Hearing is Reading!
How audiobooks support young readers with dyslexia and other language disorders
Imagine with me, if you will, that you are in elementary school, learning to read, but struggling. You see all your friends breeze right through reading class. While they’re reading the latest Diary of a Wimpy Kid or Goosebumps, every time you look at the pages, all you see are the letters jumbled up and sometimes even falling off the page.
It takes you so much longer to read than your friends that you just don’t want to bother with it anymore. You end up failing all the reading quizzes at school because it takes you so long. You know you are smart in other things, but reading becomes harder every day.
Then one day, you go to the library to find a really easy book to read and the librarian suggests audiobooks. You and your parents look at each other as if she must be crazy because no way did that just happen. Isn’t listening to audiobooks cheating?
I am here to tell you: Listening to audiobooks is NOT cheating! It’s reading!
As a Youth Librarian with an undergraduate degree in Speech Language Pathology, I can assure you that audiobooks can actually help, especially when paired with the print version of the book. It will allow children to see and hear the book at the same time, which can help them gain reading fluency and comprehension.

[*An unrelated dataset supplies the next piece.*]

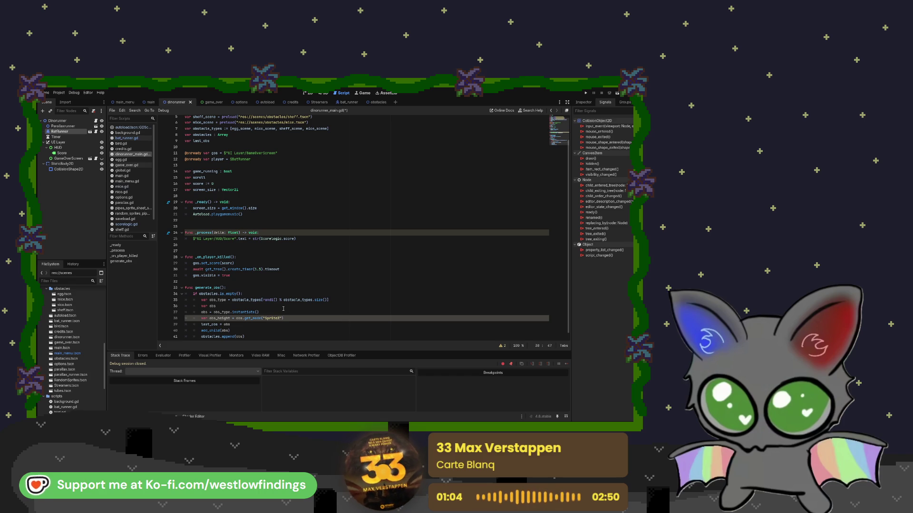
{"action": "type", "text": "\")"}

Similar scenarios happen nearly every week at my branch. Many times, it’s the parents who approach me without the child because the child is so frustrated with reading she doesn’t even want to go to the library. They tell me they know their child is smart and they want her to succeed, but nothing is working. They know reading is important, but have been told all their lives that listening to audiobooks isn’t really reading. Another concern voiced by parents is that print reading will suffer if their child listens instead of reading printed material.
Let me put your mind at ease and say it again: Listening to books helps your child stay current on oral language skills, specifically word knowledge and vocabulary, which can, in turn, aid your child in print (eye) reading fluency and comprehension.

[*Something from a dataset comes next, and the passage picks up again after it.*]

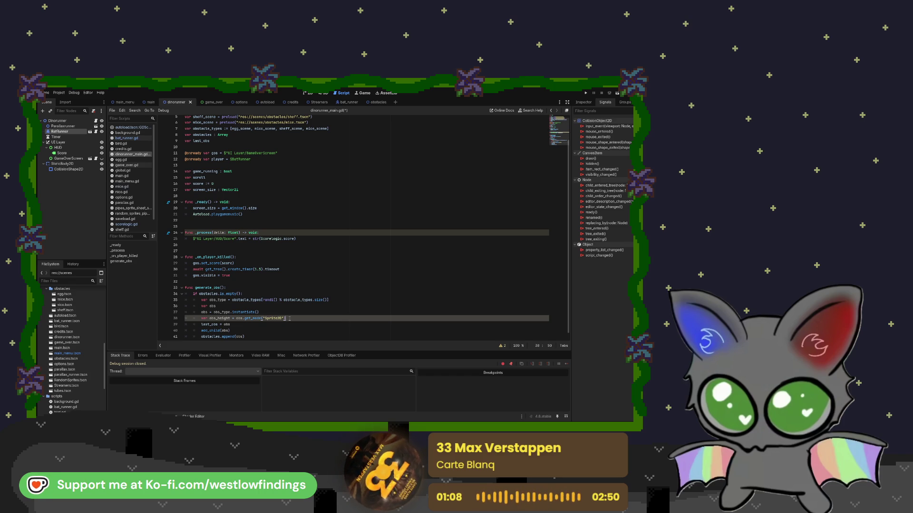
{"action": "type", "text": ".texture"}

Ear Reading vs Eye Reading
The International Dyslexia Association defines ear reading as reading using audiobooks or similar text-to-speech software; the verbal words are processed through the ears and eyes simultaneously and then processed in the brain. They go on to define eye reading as the more recent traditional learning letters and sounds to form words and sentences. Eye reading is processed solely through the eyes and then the brain. Studies show that when a child with a language processing disorder reads with his ears and eyes at the same time, his comprehension dramatically increases.
Side note: Reading as we know it today is a fairly recent language development. Learning, for much of history, took place when listening to others. Oral storytelling was the entertainment of choice until the past few hundred years for many cultures. I say all that to say we’re kind of hard-wired to enjoy hearing stories and to learn by hearing.
Fluency and Comprehension
Emerging readers and people with language processing disorders often read one word at a time. Listening assists them in forming coherent sentences as they read, which leads to improved comprehension. When children listen to books and see the printed words in front of them at the same time, they develop fluency in reading, and comprehension is greatly enhanced. Audiobooks provide another tool that parents have at their disposal to promote their child’s education.

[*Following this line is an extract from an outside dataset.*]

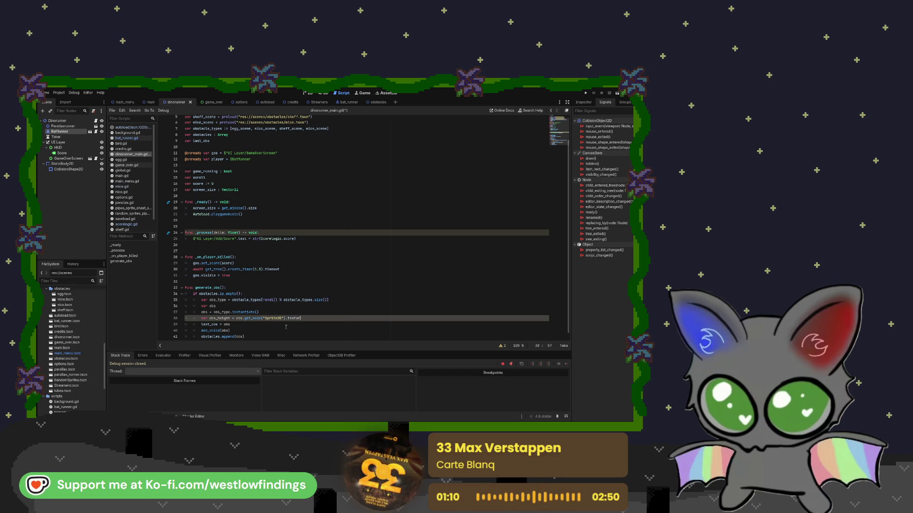
{"action": "type", "text": ".get"}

Listening to audiobooks is an immersive experience that can help people with language processing disorders to develop their imagination and promote a love of books; it allows them to do other things while they read, like put away their laundry. Audiobooks can also help while the time away on long trips, because, let’s face it, you can only play so much car tag Bingo before you are bored out of your mind.
Even people without a language processing disorder can take great pleasure in listening to audiobooks. This format helps pass the time while exercising, cleaning, or even when just sitting on the couch with a favorite animal. They also can help you breeze through your reading list while you drive to work, are on a road trip or running errands.
Where to get (FREE!) Audiobooks:
Your Library! We have Audiobooks on CD, Playaways and digital audiobooks. We have several apps for downloading audiobooks to your device: CloudLibrary, Hoopla, Libby (Overdrive) and RBDigital. Please visit your local branch if you need assistance setting up these apps. We’re happy to help.
Bookshare (www.bookshare.org/cms) : It’s a service that provides audiobooks with the read-along aspect for free to qualifying U.S. students. It’s also available for adults for a nominal weekly fee.
There are also text-to-speech programs and apps to go along with Project Gutenberg (free out-of-copyright ebooks). These text-to-speech apps can also assist with transcribing written notes to an audio version of lectures.
If you or someone you know struggles with reading because of dyslexia, audiobooks might be at least a partial solution to the problem and worth considering. Who knows, you might discover you really prefer consuming books for fun by listening. I know I do!